A Puritan in Babylon, by William H. White, a hatchet job on the man from Northampton Mass. White is one of those backstabber interviewers who pretends to befriend his subject and then rips them at the typewriter later. He is very condescending. White thinks he is a much better person than this President is. On the other hand it’s hard for me to dislike White too much because he was one of the leaders in the late 1930’s of the military preparedness movement, the antidote to the America First crowd. In the face of a lot of left pacifism, White saw Germany and Japan as a menace that we would have to fight sooner or later and the sooner we faced up to it the better. God bless him for that. But this book is very sneaky mean to Calvin Coolidge and it’s the number one bio of the 30th President that is cited in general histories. Puritan is a ‘2-fer’; two books for the price of one. It’s a book about Calvin Coolidge and a book about William Allen White. In trashing his subject he trashes himself. White once ran as a Republican for governor of Kansas, so obviously he believed his political opinions to be superior. I wonder how much of his Coolidge-bashing is based on jealousy. Coolidge had all the station in life that White desired. It burned William Allen up to think he had came up short while an inferior had made it. So he won the lost election in Kansas by hurling endless darts at the name of Coolidge in his big fat 'definitive' biography. I also think Puritan is a dreadfully dull pompous read. Only a famous editor could get away with writing that bad because anyone else would have to get past the critical crayon of an objective editor. An author/editor doesn’t have to run the gauntlet of his own profession anymore than the President of the United States ever has to take a drug test.
A Short History of the American Nation, by John A. Garraty, c) 1966 – Revised edition 1974 – I'm almost done with these 521 pages. Garrity is readable but unusually nasty at times. His pro-South attitude towards blacks in the Civil War and reconstruction era are about 60 years behind the times, even for the first edition date of 1966.
This Was Normalcy, by Karl Scriftgeisser, c) 1948 – This is a short and useful history of the three administrations of Harding Coolidge and Hoover. Normalcy is a partisan attack on all Republicans by an agitated man. Its highly recommended. He is more one-sided than a cliff.
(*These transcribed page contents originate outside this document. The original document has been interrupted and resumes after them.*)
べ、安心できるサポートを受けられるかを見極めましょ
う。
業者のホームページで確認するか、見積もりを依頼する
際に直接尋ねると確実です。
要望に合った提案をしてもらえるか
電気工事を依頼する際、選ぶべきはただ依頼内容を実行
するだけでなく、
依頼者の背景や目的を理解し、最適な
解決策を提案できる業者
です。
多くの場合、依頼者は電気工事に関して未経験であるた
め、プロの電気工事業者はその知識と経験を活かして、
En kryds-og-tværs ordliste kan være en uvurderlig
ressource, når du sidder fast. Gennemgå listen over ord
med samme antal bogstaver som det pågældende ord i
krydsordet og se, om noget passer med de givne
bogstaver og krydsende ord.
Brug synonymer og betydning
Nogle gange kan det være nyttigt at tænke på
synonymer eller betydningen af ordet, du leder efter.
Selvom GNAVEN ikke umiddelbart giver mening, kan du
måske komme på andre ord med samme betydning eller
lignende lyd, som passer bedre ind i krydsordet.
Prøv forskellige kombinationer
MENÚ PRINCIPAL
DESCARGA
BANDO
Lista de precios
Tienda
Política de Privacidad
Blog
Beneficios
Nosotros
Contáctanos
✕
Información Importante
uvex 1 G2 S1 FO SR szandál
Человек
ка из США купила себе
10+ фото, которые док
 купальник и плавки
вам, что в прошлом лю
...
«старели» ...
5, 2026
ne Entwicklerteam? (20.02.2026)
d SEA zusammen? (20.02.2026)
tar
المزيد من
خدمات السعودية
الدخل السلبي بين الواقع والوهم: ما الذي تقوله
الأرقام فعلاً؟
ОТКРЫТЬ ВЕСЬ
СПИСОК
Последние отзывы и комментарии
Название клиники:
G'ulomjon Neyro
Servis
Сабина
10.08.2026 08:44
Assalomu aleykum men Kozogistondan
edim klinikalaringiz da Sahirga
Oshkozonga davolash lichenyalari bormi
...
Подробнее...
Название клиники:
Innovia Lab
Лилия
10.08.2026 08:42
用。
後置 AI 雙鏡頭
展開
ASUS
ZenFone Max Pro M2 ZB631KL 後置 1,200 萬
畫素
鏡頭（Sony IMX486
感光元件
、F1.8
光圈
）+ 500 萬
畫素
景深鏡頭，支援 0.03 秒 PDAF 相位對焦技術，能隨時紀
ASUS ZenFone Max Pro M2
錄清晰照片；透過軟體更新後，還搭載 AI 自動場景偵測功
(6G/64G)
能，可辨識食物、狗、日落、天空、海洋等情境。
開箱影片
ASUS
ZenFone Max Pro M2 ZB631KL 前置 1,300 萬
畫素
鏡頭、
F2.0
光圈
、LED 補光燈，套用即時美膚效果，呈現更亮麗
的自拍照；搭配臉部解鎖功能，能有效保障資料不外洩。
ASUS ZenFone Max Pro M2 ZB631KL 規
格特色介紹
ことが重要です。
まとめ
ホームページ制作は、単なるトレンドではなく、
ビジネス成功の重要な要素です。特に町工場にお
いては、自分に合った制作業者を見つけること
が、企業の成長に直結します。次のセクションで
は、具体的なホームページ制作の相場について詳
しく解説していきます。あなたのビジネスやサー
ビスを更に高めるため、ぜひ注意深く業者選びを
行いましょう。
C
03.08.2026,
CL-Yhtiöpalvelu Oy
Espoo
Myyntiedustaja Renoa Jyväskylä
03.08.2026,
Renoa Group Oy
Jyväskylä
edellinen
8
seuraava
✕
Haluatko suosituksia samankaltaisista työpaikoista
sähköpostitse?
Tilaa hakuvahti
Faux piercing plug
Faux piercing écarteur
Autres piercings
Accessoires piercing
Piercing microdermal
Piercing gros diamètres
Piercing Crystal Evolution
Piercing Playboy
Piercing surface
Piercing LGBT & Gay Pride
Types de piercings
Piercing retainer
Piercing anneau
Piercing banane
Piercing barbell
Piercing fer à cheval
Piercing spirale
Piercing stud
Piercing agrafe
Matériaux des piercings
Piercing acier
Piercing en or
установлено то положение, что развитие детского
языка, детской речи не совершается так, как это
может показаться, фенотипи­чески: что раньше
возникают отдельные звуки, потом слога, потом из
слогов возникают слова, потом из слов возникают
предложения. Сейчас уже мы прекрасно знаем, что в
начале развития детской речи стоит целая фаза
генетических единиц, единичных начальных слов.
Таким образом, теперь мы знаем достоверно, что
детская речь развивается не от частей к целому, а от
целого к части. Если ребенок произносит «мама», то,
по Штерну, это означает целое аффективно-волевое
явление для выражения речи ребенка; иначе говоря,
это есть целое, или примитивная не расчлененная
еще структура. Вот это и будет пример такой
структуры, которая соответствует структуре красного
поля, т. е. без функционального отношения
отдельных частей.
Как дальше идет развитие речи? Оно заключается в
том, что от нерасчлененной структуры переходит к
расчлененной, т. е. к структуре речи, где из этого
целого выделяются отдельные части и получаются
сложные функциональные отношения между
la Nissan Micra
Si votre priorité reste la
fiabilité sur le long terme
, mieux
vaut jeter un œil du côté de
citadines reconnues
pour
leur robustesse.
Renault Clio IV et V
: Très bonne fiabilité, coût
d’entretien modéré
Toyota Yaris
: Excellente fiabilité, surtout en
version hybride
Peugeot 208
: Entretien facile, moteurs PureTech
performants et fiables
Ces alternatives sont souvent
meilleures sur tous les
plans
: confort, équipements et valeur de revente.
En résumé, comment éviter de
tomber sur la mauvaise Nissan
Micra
The United States: The History of a Republic, by Richard Hofstadter of liberal Columbia University, William Miller coauthor of The Age of Enterprise, and Daniel Aaron of Smith College – c) 1957 Prentice-Hall I realize that these historians are liberal biased and anti-Republican party, but there was no need for them to refer to Coolidge as a “useless squid.”
The United States of America, A History, by Henry Bamford Parkes, -c) 1967 – Bam Bam is very readable and even though he was born and raised in England, his writing feels like that of a native American (if you'll pardon the phrase that is supposed to belong only to what were once called 'the Indians'.) Parkes was born in 1904 and died in 1972. His last book was an unfinished, History of the Chicago White Sox, so he apparently assimilated pretty well.
The United States of America, A History, Volume II 1865 To The Present by Dexter Perkins, and Glyndon G. Van Deusen – c) 1962 – Yes, the exact same title as the book above. Dex and Glynn both teach at the University of Rochester – Perkins is a famous historian in the foreign policy field. I'm even a little surprised to see his name on such a general history.